Konbes NU Soroti Kekerasan di Lembaga Pendidikan

Ilustrasi pesantren/Foto: Kemenko PMK

Jakarta, CoverPublik.com  – Konferensi Besar Nahdlatul Ulama (Konbes NU) yang berlangsung pada 5-6 Februari 2025 di Jakarta menyoroti maraknya kekerasan di lembaga pendidikan, termasuk pesantren.

Dalam rekomendasi yang dihasilkan, NU menekankan perlunya adanya strategi nasional yang lebih efektif untuk menanggulangi kasus-kasus kekerasan yang semakin meningkat di lingkungan pendidikan Indonesia.

Menanggapi rekomendasi ini, Deputi Bidang Koordinasi Peningkatan Kualitas Pendidikan Kemenko PMK Ojat Darojat melalui keterangan resmi pada Minggu (9/2/2025), mengungkapkan bahwa pemerintah Indonesia menyambut rekomendasi ini dengan serius.

“Kekerasan di lembaga pendidikan adalah prioritas yang harus segera ditanggulangi secara komprehensif melalui grand strategy yang melibatkan kementerian, lembaga keagamaan, dan masyarakat sipil,” ujar Ojat.

Ojat melanjutkan bahwa Kemenko PMK berkomitmen untuk menyelaraskan grand strategy penanggulangan kekerasan di lembaga pendidikan dengan melibatkan seluruh pemangku kepentingan, termasuk kementerian terkait, lembaga keagamaan, serta organisasi masyarakat sipil. Pemerintah juga akan mendorong percepatan implementasi strategi tersebut agar langkah-langkah pencegahan dan penanganan kekerasan di lembaga pendidikan dapat berjalan lebih efektif.

Kemenko PMK juga mendukung pembentukan Satuan Tugas Penanggulangan Kekerasan di Lembaga Pendidikan sebagai pelengkap dari Satgas Penanggulangan Kekerasan di Pesantren. “Dengan pendekatan ini, kami berharap lingkungan pendidikan dapat benar-benar menjadi tempat yang aman dan nyaman bagi anak-anak Indonesia,” ujar Ojat.

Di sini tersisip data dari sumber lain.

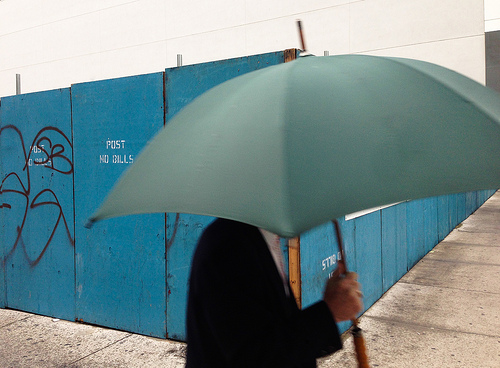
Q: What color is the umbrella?
A: Green.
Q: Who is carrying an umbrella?
A: A man.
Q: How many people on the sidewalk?
A: One.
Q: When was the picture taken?
A: Daytime.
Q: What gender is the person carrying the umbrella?
A: Male.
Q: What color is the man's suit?
A: Black.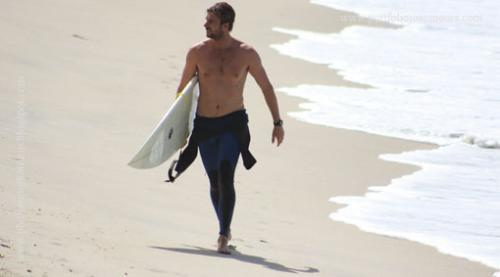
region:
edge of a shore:
[341, 82, 407, 127]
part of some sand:
[259, 202, 299, 255]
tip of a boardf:
[126, 150, 154, 192]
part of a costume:
[216, 179, 247, 224]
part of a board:
[156, 120, 178, 150]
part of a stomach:
[211, 87, 237, 104]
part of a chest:
[216, 47, 242, 82]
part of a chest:
[214, 51, 256, 88]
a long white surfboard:
[125, 71, 205, 170]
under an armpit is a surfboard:
[136, 42, 203, 171]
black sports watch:
[272, 114, 282, 124]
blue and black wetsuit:
[166, 106, 258, 233]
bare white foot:
[215, 233, 232, 253]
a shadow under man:
[145, 237, 323, 272]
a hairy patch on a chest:
[214, 51, 226, 77]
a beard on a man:
[204, 23, 224, 39]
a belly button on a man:
[213, 102, 220, 110]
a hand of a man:
[271, 125, 285, 143]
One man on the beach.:
[145, 0, 282, 265]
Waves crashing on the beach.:
[292, 5, 490, 265]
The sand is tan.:
[9, 2, 343, 268]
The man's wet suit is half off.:
[162, 15, 272, 267]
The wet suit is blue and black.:
[170, 98, 271, 255]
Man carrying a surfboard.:
[130, 2, 298, 269]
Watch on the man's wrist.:
[272, 112, 300, 129]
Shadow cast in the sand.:
[157, 233, 327, 273]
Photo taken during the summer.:
[4, 22, 493, 265]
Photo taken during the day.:
[10, 5, 491, 267]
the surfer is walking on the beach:
[131, 0, 326, 269]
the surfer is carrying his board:
[131, 5, 316, 270]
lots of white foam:
[307, 30, 419, 175]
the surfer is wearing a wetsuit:
[185, 100, 255, 240]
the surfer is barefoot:
[205, 225, 246, 258]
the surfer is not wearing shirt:
[180, 40, 276, 128]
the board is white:
[140, 110, 195, 175]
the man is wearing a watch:
[265, 115, 300, 131]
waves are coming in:
[276, 12, 496, 265]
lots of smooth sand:
[22, 27, 106, 249]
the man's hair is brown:
[199, 1, 241, 53]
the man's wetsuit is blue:
[200, 127, 261, 254]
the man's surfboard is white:
[118, 74, 223, 194]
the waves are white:
[293, 10, 495, 244]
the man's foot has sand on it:
[203, 222, 266, 267]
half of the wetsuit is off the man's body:
[172, 40, 278, 111]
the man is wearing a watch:
[258, 106, 324, 148]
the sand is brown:
[3, 10, 433, 273]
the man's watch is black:
[255, 107, 327, 146]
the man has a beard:
[199, 25, 236, 50]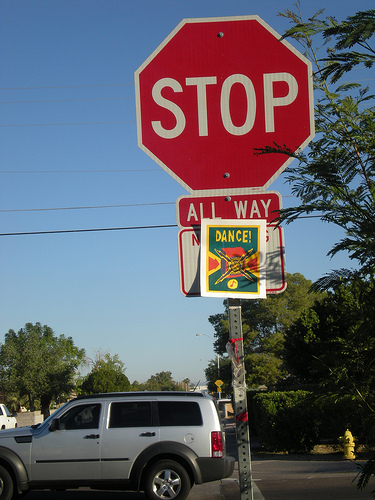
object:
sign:
[134, 14, 315, 196]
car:
[0, 380, 236, 500]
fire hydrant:
[337, 429, 358, 460]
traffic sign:
[214, 379, 223, 393]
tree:
[252, 4, 375, 494]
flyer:
[200, 217, 267, 300]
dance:
[216, 229, 252, 243]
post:
[228, 306, 254, 500]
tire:
[144, 454, 191, 500]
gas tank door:
[184, 433, 194, 443]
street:
[186, 458, 375, 500]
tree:
[0, 322, 86, 424]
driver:
[80, 406, 101, 427]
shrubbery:
[253, 390, 315, 453]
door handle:
[83, 434, 100, 440]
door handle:
[139, 432, 156, 438]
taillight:
[211, 431, 223, 458]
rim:
[152, 469, 181, 499]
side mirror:
[49, 418, 60, 431]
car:
[0, 403, 18, 432]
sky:
[0, 0, 375, 387]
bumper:
[195, 456, 235, 483]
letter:
[151, 72, 298, 139]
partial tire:
[0, 461, 18, 500]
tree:
[77, 353, 130, 395]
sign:
[175, 190, 287, 297]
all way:
[187, 198, 272, 221]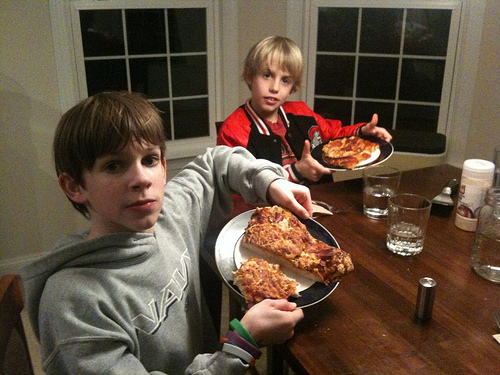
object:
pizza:
[321, 135, 381, 170]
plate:
[310, 135, 394, 171]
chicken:
[232, 257, 303, 304]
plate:
[214, 205, 342, 310]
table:
[199, 164, 496, 375]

Data Kekerasan di Lembaga Pendidikan Meningkat

Berdasarkan Survei Nasional Pengalaman Hidup Anak dan Remaja (SNPHAR) 2021, tercatat 46 persen anak perempuan dan 37,44 persen anak laki-laki pernah mengalami kekerasan sepanjang hidupnya. Sementara itu, Sistem Informasi Online Perlindungan Perempuan dan Anak (SIMFONI PPPA) melaporkan adanya 19.813 kasus kekerasan terhadap anak pada Januari hingga Oktober 2024, dengan 1.117 kasus (1.447 korban) terjadi di lembaga pendidikan pesantren.

Selain meningkatnya jumlah kasus, media sosial juga mempercepat penyebaran informasi terkait kekerasan di lembaga pendidikan. Respons masyarakat yang semakin kritis terhadap isu ini berujung pada tindakan main hakim sendiri terhadap pelaku maupun lembaga yang diasuh pelaku, yang berdampak pada reputasi lembaga pendidikan, khususnya pesantren.

NU juga menyatakan kesiapan untuk bekerja sama dengan Kemenko PMK dalam menanggulangi kekerasan di lembaga pendidikan, terutama yang berada di bawah naungan Muslimat NU, Lembaga Pendidikan (LP) Ma’arif NU, Lembaga Pendidikan Tinggi NU (LPTNU), serta pesantren yang berada di bawah Rabithah Ma’ahid Islamiyah (RMI).

Beberapa langkah yang telah diambil oleh NU untuk menangani masalah ini antara lain membentuk Tim Lima, menyelenggarakan Halaqah Syuriyah PBNU bersama para kiai, mendirikan Satuan Tugas Penanggulangan Kekerasan di Pesantren (SAKA Pesantren), serta menyusun Peta Jalan Transformasi Budaya Pesantren Nir-Kekerasan.

Dengan adanya kerja sama yang solid antara pemerintah dan NU, diharapkan kekerasan di lembaga pendidikan, termasuk pesantren, dapat segera diminimalisir. Langkah-langkah pencegahan yang terintegrasi di semua level ini diharapkan mampu menciptakan lingkungan pendidikan yang aman dan nyaman bagi anak-anak Indonesia, sesuai dengan harapan pemerintah dan masyarakat.